→ What needs to be done
Return exactly the lines from the one containing "index dip: (239, 143)" through the last line of the records below, both included, and leave out any pictures.

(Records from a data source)
+++

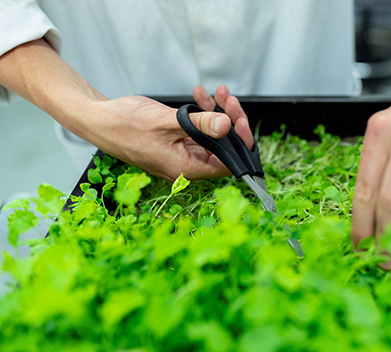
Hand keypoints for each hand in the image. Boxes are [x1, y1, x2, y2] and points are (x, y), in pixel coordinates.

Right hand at [88, 85, 252, 181]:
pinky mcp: (177, 143)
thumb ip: (199, 124)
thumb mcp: (167, 121)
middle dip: (229, 121)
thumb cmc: (124, 124)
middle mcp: (186, 165)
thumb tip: (227, 126)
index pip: (228, 164)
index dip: (239, 143)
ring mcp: (181, 154)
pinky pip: (198, 131)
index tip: (240, 120)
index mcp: (186, 168)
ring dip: (217, 113)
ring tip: (216, 92)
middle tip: (228, 99)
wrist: (98, 119)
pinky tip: (200, 96)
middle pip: (223, 148)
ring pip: (212, 137)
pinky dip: (202, 114)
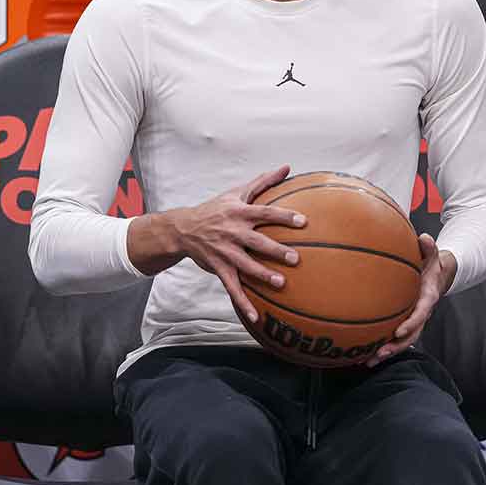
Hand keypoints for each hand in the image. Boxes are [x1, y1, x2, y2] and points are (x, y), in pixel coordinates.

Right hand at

+++

→ Output for this task
index dip: (239, 143)
ring mcp: (181, 154)
pinky pip: (198, 131)
index tip: (240, 120)
index mcp: (186, 168)
ring dip: (217, 113)
ring tip: (216, 92)
middle tip: (228, 99)
wrist: (98, 119)
pinky tip: (200, 96)
middle pip: (223, 148)
ring pip: (212, 137)
pinky dip: (202, 114)
Hand keypoints for each hand in the image. Boxes are [x1, y1, x2, y2] and points are (x, y), in pixel coordinates.

Right hand at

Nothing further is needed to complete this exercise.